There are two types of people in the world: Those who write holiday letters every year and those who don’t. My mother fits the first category, I the second. My mother’s justification for sending holiday letters is the desire to “reconnect” with friends and family. My justification for not sending holiday letters is really a question: If all that’s left of a relationship is the exchange of a mass-produced letter once a year, what’s the point? Shouldn’t we all just move on?
By LAURA LUCKERT
Special to The Star
For the most part, I have stayed the course. However when my mother, whose eyesight is failing due to macular degeneration, asked me to help with Christmas cards this past year, I didn’t hesitate. Working together over the Thanksgiving holiday, we were in agreement that her Christmas letter should be upbeat. We kept it brief and ended it with a “toast” to the New Year.
Over the next several weeks, cards and letters from around the globe filled my mother’s mailbox at her retirement community as friends and family returned her greetings. Overall, the incoming correspondence had a positive spin. From nephews and nieces, there was news about job promotions, new homes and exotic-sounding vacations. Babies were being born, students graduating and workers retiring. From Mom’s contemporaries, the news centered on volunteer activities, gardening successes and anniversary milestones.

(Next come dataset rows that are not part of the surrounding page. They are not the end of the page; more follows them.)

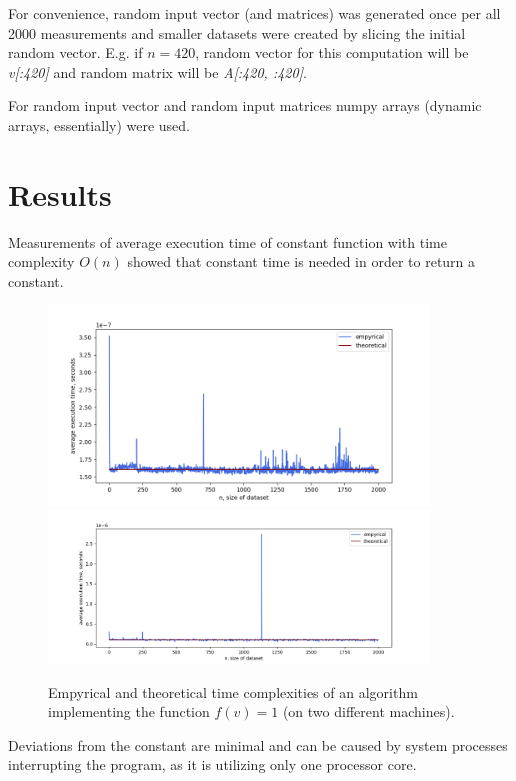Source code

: \documentclass[12pt, a4paper]{article}
\begin{document}
For convenience, random input vector (and matrices) was generated once per all 2000 measurements and smaller datasets were created by slicing the initial random vector. E.g. if $n=420$, random vector for this computation will be \textit{v[:420]} and random matrix will be \textit{A[:420, :420]}.

For random input vector and random input matrices numpy arrays (dynamic arrays, essentially) were used.

\newpage

\section*{Results}

Measurements of average execution time of constant function with time complexity $O(n)$ showed that constant time is needed in order to return a constant.
\begin{figure}[!h]
\centering
\includegraphics[width=0.9\textwidth]{const.png}
\includegraphics[width=0.9\textwidth]{valeria/const.png}
\caption{Empyrical and theoretical time complexities of an algorithm implementing the function $f(v)=1$ (on two different machines).}
\end{figure}

Deviations from the constant are minimal and can be caused by system processes interrupting the program, as it is utilizing only one processor core.
\end{document}
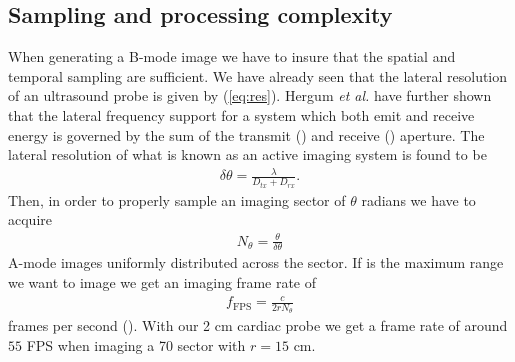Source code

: \subsection{Sampling and processing complexity}
When generating a B-mode image we have to insure that the spatial and temporal sampling are sufficient. We have already seen that the lateral resolution of an ultrasound probe is given by (\ref{eq:res}).  Hergum \textit{et al.} \cite{Hergum2009} have further shown that the lateral frequency support for a system which both emit and receive energy is governed by the sum of the transmit () and receive () aperture. The lateral resolution of what is known as an active imaging system is found to be
\begin{align}
\delta\theta = \frac{\lambda}{D_{tx} + D_{rx}}.
\end{align}
Then, in order to properly sample an imaging sector of $\theta$ radians we have to acquire 
\begin{align}
N_\theta = \frac{\theta}{\delta\theta}
\end{align}
A-mode images uniformly distributed across the sector. If  is the maximum range we want to image we get an imaging frame rate of
\begin{align}
f_{\text{FPS}} = \frac{c}{2rN_\theta}
\end{align} 
frames per second (). With our 2 cm cardiac probe we get a frame rate of around $55$ FPS when imaging a 70\degree{} sector with $r=15$ cm.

It wasn’t all rose-colored. Although not nearly as much stationery was spent on the downside of living, there were job losses, divorces, illnesses and deaths reported. Clearly some of my mother’s motivation to send out her own card every year was needing to let friends and family know that at 92 years of age, she was still alive and kicking.
As we drew closer to Dec. 25, the numbers of cards and letters began to wane, and Mom expressed concern that she hadn’t received a letter from her college friend Josie. The two had been dorm-mates for four years at Smith College, class of ’42.
Finally, a few days before Christmas, Josie’s letter arrived. I tore into the envelope, eager to update Mom on one of her best friends.
“What’s wrong?” my mother asked, sensing something was amiss.
“Nothing, really.” I said slowly, choosing my words carefully. “Josie enclosed a picture.” The photograph was of Josie herself slumped over in a hospital chair. Secretly I was glad that Mom’s eyesight wouldn’t allow her to see the picture.
Wanting to further divert Mom’s attention, I put the letter aside and asked about their college times together. She opened up, and I heard about late-night gab sessions, learning to knit and cramming for finals.
Eventually, my mother demanded, “Let’s hear her letter.”
Indeed, the first part of Josie’s letter relayed the news of a stroke, a fall and all the subsequent life changes that come with those events, including assisted living arrangements. I paused to let the information sink in. There was more to the letter, but I wanted to gauge the effect this was having on Mom. I expected sadness not only for Josie, but also in general for the ravages of advanced age and loss of youth.
“Is that all she wrote?” asked Mom plainly.
I looked again at Josie’s picture. Under a thick shock of snowy white hair, Josie’s blue eyes still sparkled. I picked up the letter and continued reading. Sure enough, there was a lot of living going on. Maybe as much as I wanted to hear about what the two of them were like when they were young, it wasn’t about the past. It’s about the present.
Like Mom, Josie today has children, grandchildren and great grandchildren and all of the drama that comes with each generation. She enjoys current literature, movies and many hobbies. She belongs to a political party and goes to church. And she most certainly has views and opinions about the world today. This is the Josie that Mom wants to hear from every year at Christmas.
So, if I were to ask either of them, “Shouldn’t we all just move on?” Their response would be, “Absolutely . . . and we’ll catch up over the holidays.”
Laura Luckert lives in Prairie Village.